### Zitierter Text
<<<<

1 Der Steuer kann man nicht entlaufen.

Eine jüdisch-deutsche Redensart in Warschau sagt: Var S'chim thur män nit entlaufen, d. h. man darf (soll) sich dem Steuerzahlen, den allgemeinen Lasten nicht entziehen.

2 Steuer geben und Sterben muss man überall.

3 Steuern sind keine Liebesgaben.

Dän.: Skat og skyld er ingen aere-gave, men en pligt. (Prov. dan., 14.)

4 Steuern und schlecht Wetter sind nicht beliebt.

"Steuern und schlecht Wetter sind ominös für jede Regierung."

5 Um an Kreuzer Steuer soll men an Gaul zu todt reit'n. (Franken.)

Zunächst die Abgeneigtheit zum Steuerzahlen ausdrückend, dann aber auch, um zu sagen: für das kleinste Recht soll man das grösste Opfer nicht scheuen.

6 Wenn die alten Steuern zu schwer sind, muss man keine neuen dazu machen.

"Wenn die Unterthanen, sagte Kaiser Valentinian, die alten Auflagen nicht bezahlen können, wie werden sie die neuern bezahlen." (S. Ambros. orat. in Valentiniani funere.)

7 Wenn's an die Steuer (zum gemeinen Nutzen) geht, so sucht jeder den Bettelmantel hervor.

Vgl. Schlosser's Geschichte des 18. u. 19. Jahrhunderts, I.

8 Wer die Steuern verdoppeln will, soll auch zweifache Ernten geben.

"Willst du die Auflagen verdoppeln", sagte Hybranas zu Antonius, "so gib uns eine doppelte Ernte." (Plutarch.) Sprichwort wie andere Aussprüche aus allen Zeiten warnen davor, die Steuerkraft des Volks zu sehr anzuspannen. "Alle Finanzoperationen, die zu tief ins Fleisch eindringen, gehen auf das Leben des Staatskörpers." "Das Aerarium", sagt Plinius, "sei keine Niederlage von Bürgerspolien." Und Seneca bemerkt: "Ein Wald ist bald zu Asche gemacht." Unser deutsches Sprichwort spricht den Gedanken bekanntlich durch die Worte aus: "Man mag die Schafe scheren, man soll ihnen aber die Haut lassen." "Nimm der Henne die Eier ab", sagt Lafontaine, "aber lass ihr den Eierstock." Als die Präfecten der Provinzen dem Tiberius den Vorschlag machten, die Auflagen noch mehr zu erhöhen, gab er zur Antwort: "Man mag wol die Schafe scheren, aber erwürgen muss man sie nicht." (Vgl. Kornmann, IV, 22; V, 214.)

9 Wer keine Steuer gibt, hat auch keine Stimme.

In Warschau jüdisch-deutsch: Wer es git kein S'chim, hat kein Deje (Meinung, Stimme). Ferner: Wer es git nit zü Steuers thur in der Kasche nit herein schreien. Wer keine Beiträge für die öffentlichen Angelegenheiten gibt, hat auch keine Stimme, wenn über dieselben berathen und beschlossen wird. Kasche vom polnischen kasza = Grütze.

>>>>

### Schriftliche Aufgabe 1
Aktualisiere in den Datensätzen den Abschnitt von der Zeile mit „family: Cyperaceae“ bis einschließlich der Zeile mit „phylum: Ascomycota“, indem du „common name“ durch „Trivialname“ ersetzt. Gib nur diese Zeilen wieder und lass alles andere darin unverändert.
Die Sprichwortsammlung über Steuern und die folgenden Datensätze sind voneinander unabhängiges Material.

### Bereitgestellte Datensätze
<<<<

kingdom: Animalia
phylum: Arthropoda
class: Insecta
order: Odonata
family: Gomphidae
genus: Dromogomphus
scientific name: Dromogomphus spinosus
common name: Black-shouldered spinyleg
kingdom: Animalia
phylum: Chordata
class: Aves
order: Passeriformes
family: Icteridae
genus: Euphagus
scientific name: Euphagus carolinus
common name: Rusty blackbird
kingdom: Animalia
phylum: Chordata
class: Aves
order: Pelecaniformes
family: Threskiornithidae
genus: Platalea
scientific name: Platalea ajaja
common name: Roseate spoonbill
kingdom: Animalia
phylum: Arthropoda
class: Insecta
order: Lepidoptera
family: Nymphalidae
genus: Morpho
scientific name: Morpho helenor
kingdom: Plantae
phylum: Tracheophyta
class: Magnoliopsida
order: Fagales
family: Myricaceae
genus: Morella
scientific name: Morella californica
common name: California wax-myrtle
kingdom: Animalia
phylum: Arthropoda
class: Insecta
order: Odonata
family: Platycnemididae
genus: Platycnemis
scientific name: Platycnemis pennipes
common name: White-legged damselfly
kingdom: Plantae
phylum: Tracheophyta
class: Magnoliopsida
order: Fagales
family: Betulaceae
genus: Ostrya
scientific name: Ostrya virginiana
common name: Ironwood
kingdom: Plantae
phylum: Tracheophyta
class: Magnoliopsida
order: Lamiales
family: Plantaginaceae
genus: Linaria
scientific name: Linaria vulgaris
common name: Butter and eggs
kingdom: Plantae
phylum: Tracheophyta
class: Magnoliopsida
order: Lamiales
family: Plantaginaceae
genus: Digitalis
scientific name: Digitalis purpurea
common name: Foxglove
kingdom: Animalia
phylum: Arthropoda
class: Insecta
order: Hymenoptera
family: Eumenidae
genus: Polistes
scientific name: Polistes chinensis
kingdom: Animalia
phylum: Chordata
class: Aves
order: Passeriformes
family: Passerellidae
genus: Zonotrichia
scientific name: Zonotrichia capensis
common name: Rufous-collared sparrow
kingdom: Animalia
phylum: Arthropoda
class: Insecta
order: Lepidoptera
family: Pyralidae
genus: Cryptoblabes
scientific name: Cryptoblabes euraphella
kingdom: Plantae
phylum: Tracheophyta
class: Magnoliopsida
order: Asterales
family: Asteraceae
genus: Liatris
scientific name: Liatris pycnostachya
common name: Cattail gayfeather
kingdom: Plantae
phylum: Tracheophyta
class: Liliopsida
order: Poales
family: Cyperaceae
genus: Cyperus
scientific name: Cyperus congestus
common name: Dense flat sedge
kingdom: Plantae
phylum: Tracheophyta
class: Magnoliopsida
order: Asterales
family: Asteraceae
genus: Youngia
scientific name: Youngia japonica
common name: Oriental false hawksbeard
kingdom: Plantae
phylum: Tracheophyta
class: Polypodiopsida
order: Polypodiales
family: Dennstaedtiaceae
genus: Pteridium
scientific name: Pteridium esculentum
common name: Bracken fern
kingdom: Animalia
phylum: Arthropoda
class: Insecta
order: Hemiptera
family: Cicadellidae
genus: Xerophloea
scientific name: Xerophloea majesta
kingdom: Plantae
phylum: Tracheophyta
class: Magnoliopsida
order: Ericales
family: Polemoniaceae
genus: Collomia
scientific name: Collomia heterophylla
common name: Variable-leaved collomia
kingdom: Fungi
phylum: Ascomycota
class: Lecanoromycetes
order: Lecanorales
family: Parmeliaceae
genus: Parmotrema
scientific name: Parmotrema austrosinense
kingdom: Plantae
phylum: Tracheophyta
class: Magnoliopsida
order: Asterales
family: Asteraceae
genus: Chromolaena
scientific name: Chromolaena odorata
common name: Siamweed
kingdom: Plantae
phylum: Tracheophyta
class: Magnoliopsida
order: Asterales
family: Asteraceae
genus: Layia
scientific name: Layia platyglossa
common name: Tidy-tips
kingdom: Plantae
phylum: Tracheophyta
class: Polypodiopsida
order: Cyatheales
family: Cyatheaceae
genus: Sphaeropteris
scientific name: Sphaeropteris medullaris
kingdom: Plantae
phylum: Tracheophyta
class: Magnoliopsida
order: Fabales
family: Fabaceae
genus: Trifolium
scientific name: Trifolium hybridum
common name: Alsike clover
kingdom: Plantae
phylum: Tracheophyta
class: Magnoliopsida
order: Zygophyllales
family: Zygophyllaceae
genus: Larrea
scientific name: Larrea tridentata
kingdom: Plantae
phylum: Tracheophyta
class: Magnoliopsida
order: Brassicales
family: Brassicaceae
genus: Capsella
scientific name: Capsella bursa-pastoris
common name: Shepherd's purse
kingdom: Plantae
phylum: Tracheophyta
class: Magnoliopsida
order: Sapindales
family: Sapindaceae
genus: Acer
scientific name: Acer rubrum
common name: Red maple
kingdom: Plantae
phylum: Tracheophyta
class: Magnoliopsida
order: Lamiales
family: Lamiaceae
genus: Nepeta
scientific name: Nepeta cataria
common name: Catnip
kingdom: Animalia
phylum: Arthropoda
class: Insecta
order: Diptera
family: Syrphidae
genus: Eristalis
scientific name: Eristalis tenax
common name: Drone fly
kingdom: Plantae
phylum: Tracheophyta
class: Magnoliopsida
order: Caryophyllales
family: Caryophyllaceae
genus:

>>>>

### Schriftliche Aufgabe 2
Führe die Sprichwortsammlung über Steuern dort weiter, wo sie endet.

### Endergebnis 1
family: Cyperaceae
genus: Cyperus
scientific name: Cyperus congestus
Trivialname: Dense flat sedge
kingdom: Plantae
phylum: Tracheophyta
class: Magnoliopsida
order: Asterales
family: Asteraceae
genus: Youngia
scientific name: Youngia japonica
Trivialname: Oriental false hawksbeard
kingdom: Plantae
phylum: Tracheophyta
class: Polypodiopsida
order: Polypodiales
family: Dennstaedtiaceae
genus: Pteridium
scientific name: Pteridium esculentum
Trivialname: Bracken fern
kingdom: Animalia
phylum: Arthropoda
class: Insecta
order: Hemiptera
family: Cicadellidae
genus: Xerophloea
scientific name: Xerophloea majesta
kingdom: Plantae
phylum: Tracheophyta
class: Magnoliopsida
order: Ericales
family: Polemoniaceae
genus: Collomia
scientific name: Collomia heterophylla
Trivialname: Variable-leaved collomia
kingdom: Fungi
phylum: Ascomycota

### Endergebnis 2
*10 Steuer vnd Bett von todten nemen. - Eyering, II, 414.

*11 Zur Steuer der Wahrheit.

"Die Wahrheit muss ihr Recht haben." (Ludmilla Assing.)


Steuer (Clavus).

1 Das Steuer soll nur einer führen, es ist nicht gut, wenn viel regieren.

2 Es kann nicht jeder das Steuer führen.

Es wird zur richtigen Führung desselben Geschick und Uebung erfordert. Als Hercules ein Schiff regieren wollte, zerbrach er alle Ruder. (Kornmann, VI, 107.)

3 Wenn das Steuer fort (zerbrochen) ist das Schiff verloren.

Dän.: Naar knarren er rorlös, gaaer den for vrag. (Bohn I, 301.)

4 Wer am Steuer sitzt, muss rudern können.

Holl.: Die aan het stuur zit, moet gan onbevaren man zijn, die nooit buiten Duis geweest is; hij moet ter doge weten, waar Oost en West ligt. (Harrebomee, II, 320a.)

5 Wohin man das Steuer wendet, dahin dreht sich das Schiff.

*6 Er ist des Steuers verlustig.

Hat das Regiment verloren.

*7 Er sitzt am Steuer.

Ordnet die Sache.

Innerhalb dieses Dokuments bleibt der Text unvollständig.